第五十一章 虹のつまった指輪
マルケスは言いよどんだ。頭に手をやり、薄紫色の髪をいじり、その手で小さなバッグから、小さな指輪を取り出した。
「これは?」
「僕が作った」
彼の手のひらにあったのは、乳白色のリングで、、光の加減で七色に変化する、小さな丸い宝石がはめ込まれていた。
「こんなのも作れるんだ! すごい! この宝石も作ったの?」
「そうだ」
「へー! マルケスは細工職人にもなれるよ!」
「まあ、僕なら大抵のものになれるよ。それで、この指輪は、精霊を呼び出し使役する力がある。もっと正確に言うならば、精霊使いやシャーマンの技能である交信の力を得るということか。虹のつまった指輪だ。中々だろ」
そう言うと、マルケスはそれを俺の手に握らせた。
「ん? どうしたの? え? くれるってこと?」と俺が半信半疑で尋ねる。
「あげないよ」
「え。じゃあどういうこと?」
「貸すんだ」
「貸してくれるというのは嬉しいけれど、でも、俺もうすぐアカデミーを出なければならないんだ。だからさ、ありがたいけれど、受け取れないよ」
「だったら返せばいい」
「いや、だからさ! マルケスも分かってると思うけれど、こんなこと言いたくないけどさ! 返せない可能性もあるだろ! もし、そうじゃなくても、いつアカデミーに帰ってこられるかも分からないし……」
「だから、返すんだ。悪いけど僕は忙しい。出発の際に見送りには行かないよ。実技試験の課題が発表されたんだ。純度が高いミューシ結晶の精製をしなくちゃいけない。アタノールにつきっきりにならなきゃいけないから、時間が惜しい。それじゃあ」
マルケスは言いたいことだけ口にして、俺に背を見せ歩き出す。なんだ? 勝手な奴だ! まあ、そういう奴だって分かってるけどさ……
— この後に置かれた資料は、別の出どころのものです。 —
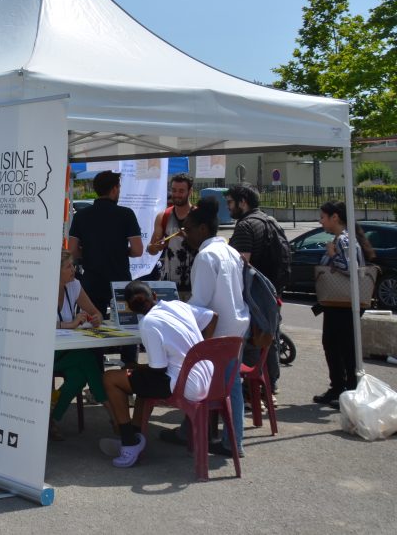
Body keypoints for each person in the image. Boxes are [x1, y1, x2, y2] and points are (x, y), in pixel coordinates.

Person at [100, 280, 218, 468]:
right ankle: (136, 435)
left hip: (184, 384)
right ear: (154, 296)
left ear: (130, 308)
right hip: (208, 378)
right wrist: (203, 346)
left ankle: (128, 442)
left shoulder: (148, 323)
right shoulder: (178, 306)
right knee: (138, 382)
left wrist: (135, 368)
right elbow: (213, 317)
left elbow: (157, 369)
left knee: (110, 379)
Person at [173, 196, 250, 458]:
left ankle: (227, 440)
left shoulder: (206, 257)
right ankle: (229, 439)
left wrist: (173, 312)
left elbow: (200, 303)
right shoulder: (230, 251)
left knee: (208, 382)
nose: (185, 236)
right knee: (231, 385)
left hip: (216, 332)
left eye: (189, 230)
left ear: (203, 229)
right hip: (236, 327)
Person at [227, 183, 287, 392]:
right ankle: (270, 386)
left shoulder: (245, 226)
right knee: (270, 340)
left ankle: (254, 390)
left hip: (254, 295)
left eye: (230, 203)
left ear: (242, 202)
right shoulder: (271, 221)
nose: (228, 208)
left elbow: (241, 263)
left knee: (254, 342)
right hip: (273, 292)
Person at [312, 200, 373, 409]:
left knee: (340, 347)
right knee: (334, 345)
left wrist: (331, 256)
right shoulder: (344, 239)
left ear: (334, 217)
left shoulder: (343, 240)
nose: (321, 221)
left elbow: (349, 268)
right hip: (339, 303)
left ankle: (346, 389)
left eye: (323, 217)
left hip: (342, 304)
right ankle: (339, 387)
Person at [67, 170, 144, 321]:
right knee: (125, 324)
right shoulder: (126, 214)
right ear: (115, 189)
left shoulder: (81, 216)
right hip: (120, 280)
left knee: (93, 327)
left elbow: (72, 250)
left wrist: (91, 251)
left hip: (92, 281)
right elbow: (137, 250)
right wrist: (120, 251)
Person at [50, 249, 106, 440]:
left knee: (78, 376)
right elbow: (37, 323)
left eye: (73, 265)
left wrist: (96, 318)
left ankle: (52, 420)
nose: (73, 269)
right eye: (68, 266)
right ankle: (105, 402)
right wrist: (70, 324)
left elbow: (96, 312)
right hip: (45, 353)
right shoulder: (42, 288)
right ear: (55, 271)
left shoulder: (74, 285)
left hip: (66, 351)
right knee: (86, 358)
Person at [146, 173, 195, 298]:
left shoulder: (198, 216)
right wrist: (155, 247)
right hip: (169, 284)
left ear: (190, 192)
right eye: (174, 190)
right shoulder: (163, 216)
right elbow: (151, 249)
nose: (177, 194)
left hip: (195, 284)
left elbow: (209, 247)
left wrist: (189, 238)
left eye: (181, 191)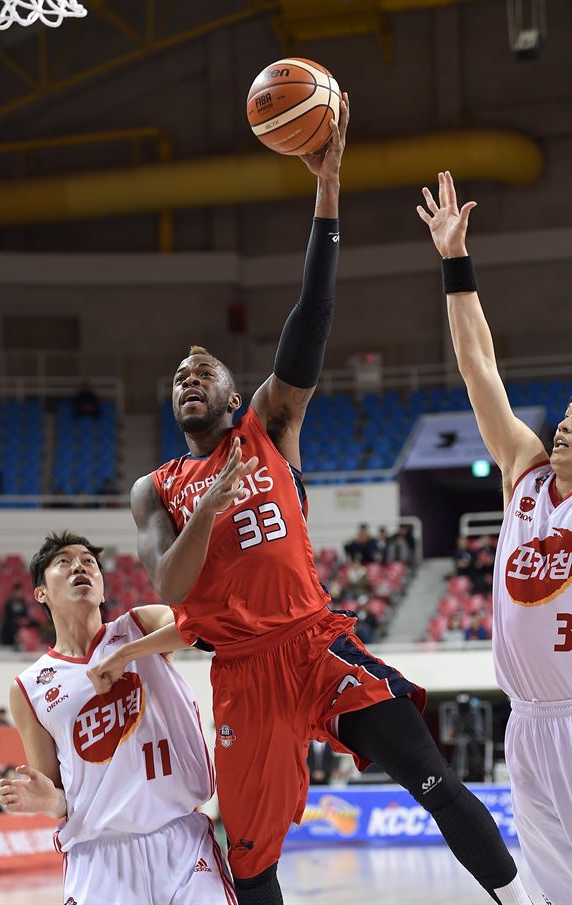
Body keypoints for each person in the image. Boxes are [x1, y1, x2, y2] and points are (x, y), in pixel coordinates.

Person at [91, 99, 532, 905]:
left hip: (313, 641)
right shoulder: (153, 487)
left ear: (234, 396)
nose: (189, 380)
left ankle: (522, 899)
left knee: (428, 774)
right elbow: (170, 588)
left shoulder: (270, 426)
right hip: (241, 674)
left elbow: (313, 318)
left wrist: (327, 196)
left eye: (205, 374)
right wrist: (210, 505)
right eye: (178, 379)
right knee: (251, 858)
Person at [418, 169, 572, 905]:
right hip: (528, 726)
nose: (568, 420)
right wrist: (456, 261)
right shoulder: (525, 472)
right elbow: (479, 367)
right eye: (569, 410)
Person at [0, 531, 234, 905]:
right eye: (64, 562)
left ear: (103, 590)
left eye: (89, 562)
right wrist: (44, 802)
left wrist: (125, 655)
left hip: (182, 841)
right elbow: (62, 798)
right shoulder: (28, 688)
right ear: (41, 593)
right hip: (100, 858)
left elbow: (204, 626)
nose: (80, 566)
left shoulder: (139, 626)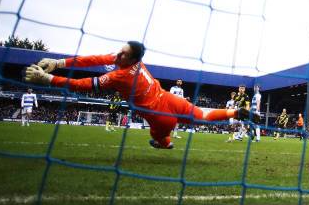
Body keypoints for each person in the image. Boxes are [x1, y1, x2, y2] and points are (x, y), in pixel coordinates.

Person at [24, 41, 255, 149]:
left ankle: (164, 144)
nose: (118, 55)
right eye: (120, 50)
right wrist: (58, 62)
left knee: (161, 138)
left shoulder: (119, 76)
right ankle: (235, 112)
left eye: (123, 54)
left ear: (132, 59)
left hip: (157, 114)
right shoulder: (130, 60)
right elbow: (94, 59)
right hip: (168, 99)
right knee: (201, 114)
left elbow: (84, 84)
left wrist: (49, 79)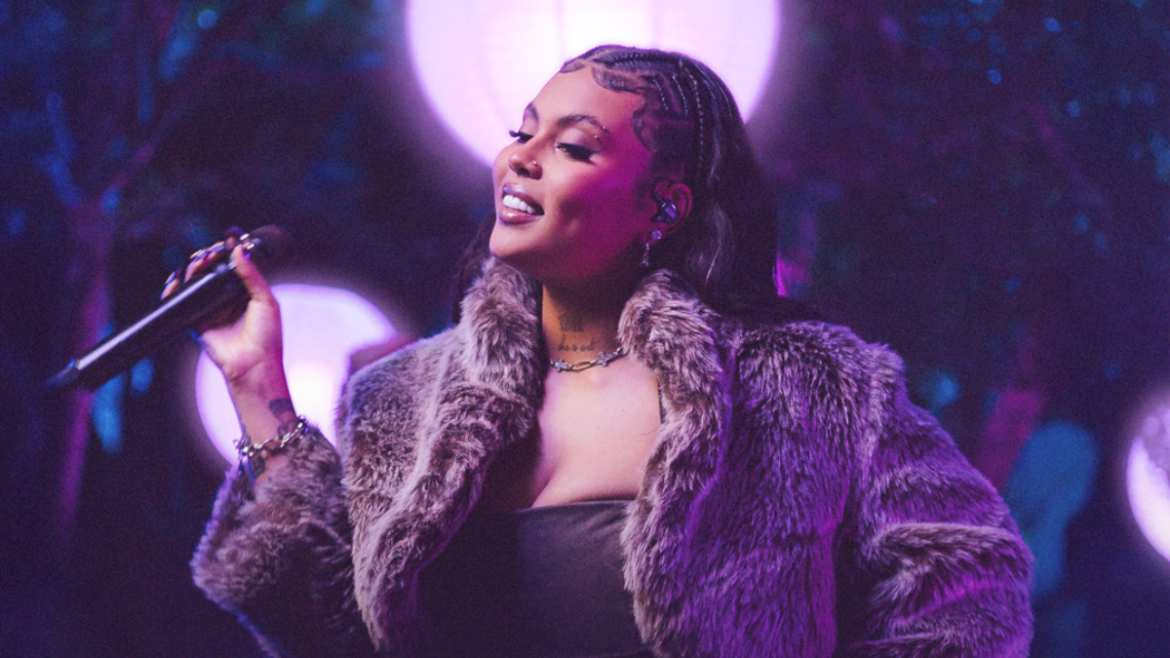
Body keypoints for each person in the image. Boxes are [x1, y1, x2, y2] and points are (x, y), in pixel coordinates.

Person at [178, 46, 1033, 657]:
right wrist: (256, 385)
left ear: (664, 206)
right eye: (522, 132)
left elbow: (972, 587)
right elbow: (334, 635)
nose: (522, 160)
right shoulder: (400, 398)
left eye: (574, 146)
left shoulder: (810, 387)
俺の手のひらには、虹のつまった指輪。淡い光を帯びたそれ。小さな宝石は七色の輝き。
「あ、ありがとう!」俺は、そう大声でお礼を口にしていた。マルケスはぴたりと立ち止まり、俺の方を見ずに片手を上げ、手のひらをひらひらと振り、また歩き出して行く。
ちぇっ。素直じゃないというか、子供っぽいというか……
でも、ありがとう。戻って必ず返すよ。今度は俺がお土産持ってさ。
色々な人からもらってばかりだ。それが嬉しくも気恥ずかしい。俺も、みんなの力になりたいし、なるからさ。ゼロ。待ってろよ。俺は再び決意を新たにする。小さな指輪を小指にはめ、もらったアーティファクトのことを思いながら部屋へと向かう。